The simulations showed that KTHNY theory was generally right, with a few unexpected modifications. For example, small hexagonal disks behave exactly as KTHNY predicted. Objects with greater numbers of sides all behave like round disks, making a direct transition to the hexatic phase followed by a slower transition to the crystalline form. Pentagons avoid the intermediate phase entirely and make a water-like transition from fluid to crystal.

Glotzer and colleagues are moving beyond shape alone, collaborating with experimentalists to study systems’ behavior. For example, the team recently worked with Chad Mirkin’s group at Northwestern University to model and predict the self-assembly behavior of nanoparticles decorated with DNA oligonucleotides – short molecules of genetic material – part of a DOE Energy Frontier Research Center (EFRC).

In their latest INCITE allotment, Glotzer’s team has explored shape in 3-D while adding back the contributions from other types of intermolecular interactions. They want to examine the assembly process frame by frame to understand exactly how and when atoms, molecules and nanoparticles unite as organized solids from fluids and the relative contributions of individual forces.

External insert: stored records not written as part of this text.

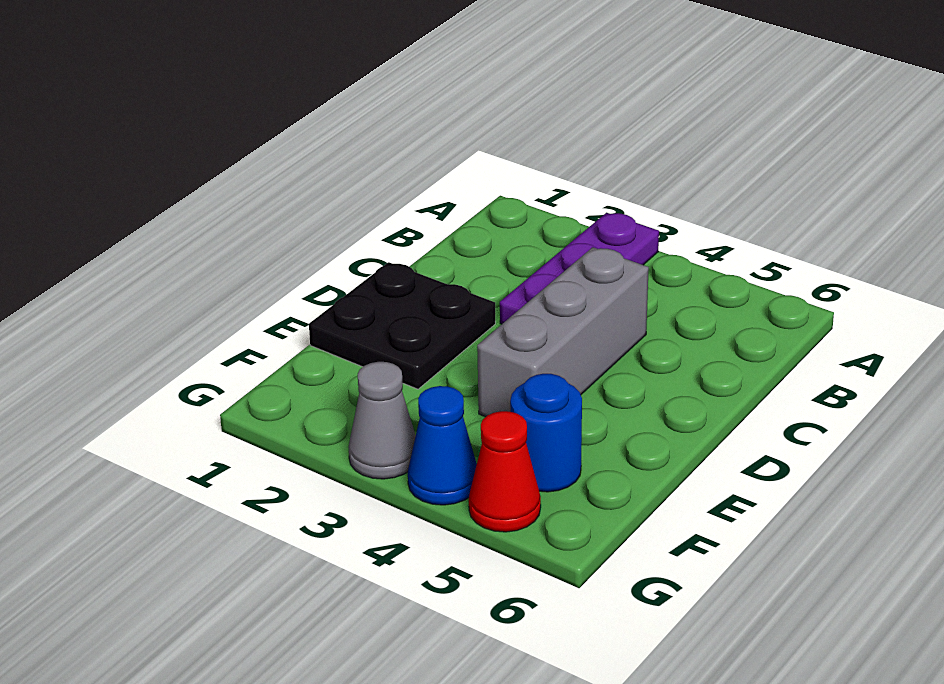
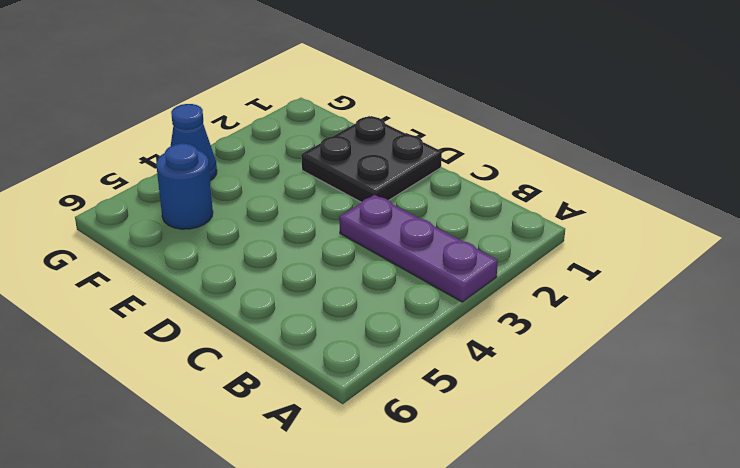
none -> grey brick C4:E4 level 1
none -> grey cone G3 level 1

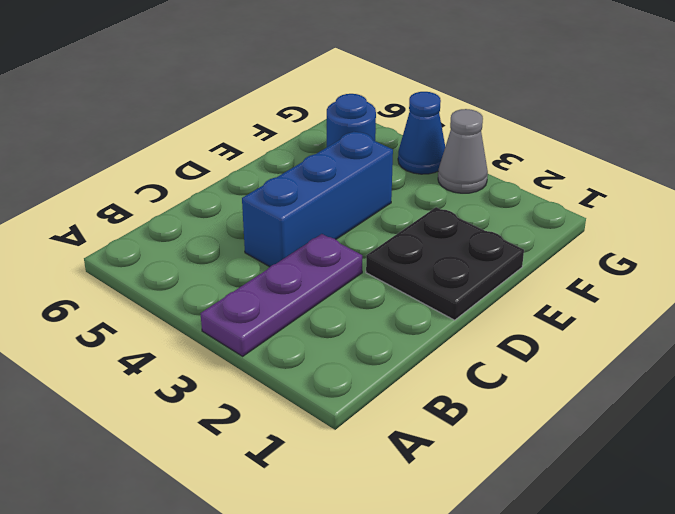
blue brick C4:E4 level 1 -> grey brick C4:E4 level 1
none -> red cone G5 level 1

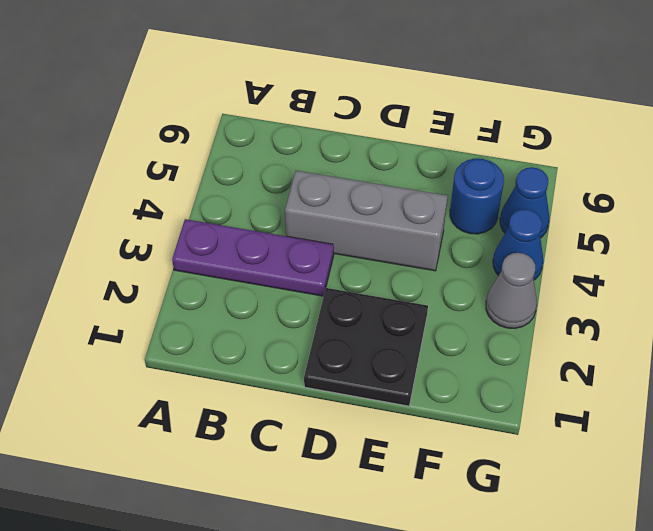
blue cone G5 level 1 -> red cone G5 level 1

This information could be critical for many applications. For instance, jet engine turbines rely on materials that are highly resistant to fracture – properties fundamentally tied to the controlled growth of uniform crystals. In addition, pharmaceutical purity and efficacy rely on the reliable crystallization of active drug compounds. Problems in crystallization can lead to poor quality and ineffective or even harmful isomers in compounds. The quality and mouth feel of fine chocolate also relies on crystal quality, Glotzer adds.

Glotzer says crystals can be far more complicated than those in table salt. Instead of having just one or two atoms in a repeating unit cell, some can have 16 or 83 particles in the unit cell, and some intermetallic species can have more than 20,000 atoms in a unit cell. “How do they form?” She wonders. “How in the world do they figure out that they’ve reached their unit cell and repeat? That’s amazing.”